Anders als CSU-Mann Dobrindt, verstehen das bayerische Innenministerium und die bayerische Polizei, daß man an die Urteile des Verwaltungsgerichtshofes gebunden ist und sie nicht nur dann umzusetzen hat, wenn sie einem politisch genehm sind.

Als Privatperson darf ich entsetzt sein. So wie, schon wieder, aber zu Recht, auch Ronen Steinke.

[…] Dieses Urteil erschüttert das Vertrauen in die Justiz […] Dieses Gerichtsurteil ist so kalt, so kleinlich und in seiner vertrauenserschütternden Wirkung leider auch über den Einzelfall hinaus so fatal, dass man, liest man die 29 Seiten starke Begründung durch, vor lauter Kopfschütteln Nackenschmerzen bekommt.

Der Anlass ist schon übel genug: Charlotte Knobloch, seit Jahren Präsidentin der jüdischen Gemeinde in München, hat erfahren müssen, dass ihr persönlicher, ihr von der Polizei zugewiesener Leibwächter jahrelang heimlich antisemitische Chatnachrichten schrieb. Dass dieser Beamte über Auschwitz und Dachau witzelte. Dass er heimlich Nachrichten mit „HH“ für „Heil Hitler“ beendete. Dass er von „Kanacken“ schrieb. Noch schlimmer als die Erkenntnis, dass so jemand mit so einer sensiblen Polizei-Aufgabe betraut war, aber ist die Reaktion, die der Rechtsstaat daraufhin gezeigt hat. Das Verwaltungsgericht München lehnte es schon vor zwei Jahren ab, den Beamten aus dem Dienst zu entfernen, obwohl die Polizeiführung ihn, als sie von den Chats erfuhr, gerne achtkantig hinausgeworfen hätte.

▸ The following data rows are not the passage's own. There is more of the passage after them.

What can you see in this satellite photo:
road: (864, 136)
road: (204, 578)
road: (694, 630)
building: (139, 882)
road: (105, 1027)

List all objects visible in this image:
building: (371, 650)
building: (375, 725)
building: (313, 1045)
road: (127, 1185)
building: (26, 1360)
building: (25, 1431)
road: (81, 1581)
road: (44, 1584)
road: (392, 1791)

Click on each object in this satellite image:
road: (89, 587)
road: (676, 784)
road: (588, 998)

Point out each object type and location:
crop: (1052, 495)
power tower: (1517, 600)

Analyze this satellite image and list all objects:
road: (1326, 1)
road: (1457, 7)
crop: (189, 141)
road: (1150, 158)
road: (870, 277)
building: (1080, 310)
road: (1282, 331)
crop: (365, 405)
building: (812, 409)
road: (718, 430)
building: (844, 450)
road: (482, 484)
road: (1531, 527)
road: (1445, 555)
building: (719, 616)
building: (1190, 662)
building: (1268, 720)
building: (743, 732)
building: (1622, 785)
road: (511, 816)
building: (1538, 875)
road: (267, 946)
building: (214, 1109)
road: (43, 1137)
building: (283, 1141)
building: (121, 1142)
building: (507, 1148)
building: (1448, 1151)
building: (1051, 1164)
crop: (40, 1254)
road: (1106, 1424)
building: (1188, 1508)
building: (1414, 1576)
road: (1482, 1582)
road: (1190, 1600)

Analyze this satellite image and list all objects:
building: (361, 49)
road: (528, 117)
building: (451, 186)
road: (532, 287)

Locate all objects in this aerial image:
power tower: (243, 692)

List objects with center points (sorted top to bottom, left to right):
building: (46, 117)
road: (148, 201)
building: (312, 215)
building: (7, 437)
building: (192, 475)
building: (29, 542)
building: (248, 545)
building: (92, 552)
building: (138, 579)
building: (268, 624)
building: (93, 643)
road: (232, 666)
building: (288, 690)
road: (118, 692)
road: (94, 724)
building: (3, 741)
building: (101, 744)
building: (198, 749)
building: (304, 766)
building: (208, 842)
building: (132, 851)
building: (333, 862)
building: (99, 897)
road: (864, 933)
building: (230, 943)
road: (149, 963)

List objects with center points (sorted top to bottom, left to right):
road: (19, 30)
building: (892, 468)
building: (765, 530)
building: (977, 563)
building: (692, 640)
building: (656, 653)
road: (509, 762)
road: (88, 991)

Und nun hat auch der Bayerische Verwaltungsgerichtshof, also die nächste Gerichtsinstanz, diesen Mann im Dienst belassen. Man darf staunen: Das ohnehin schon milde Urteil der ersten Instanz, eine bloße Kürzung der Beamtenbesoldung um zwei Stufen, haben die Richter sogar noch einmal abgemildert. […]

(SZ, 02.07.2025)

Aber es ist ja kein Berliner Gericht. Keine grüne Richterin. Daher sind Blome, Nius und Springer zufrieden.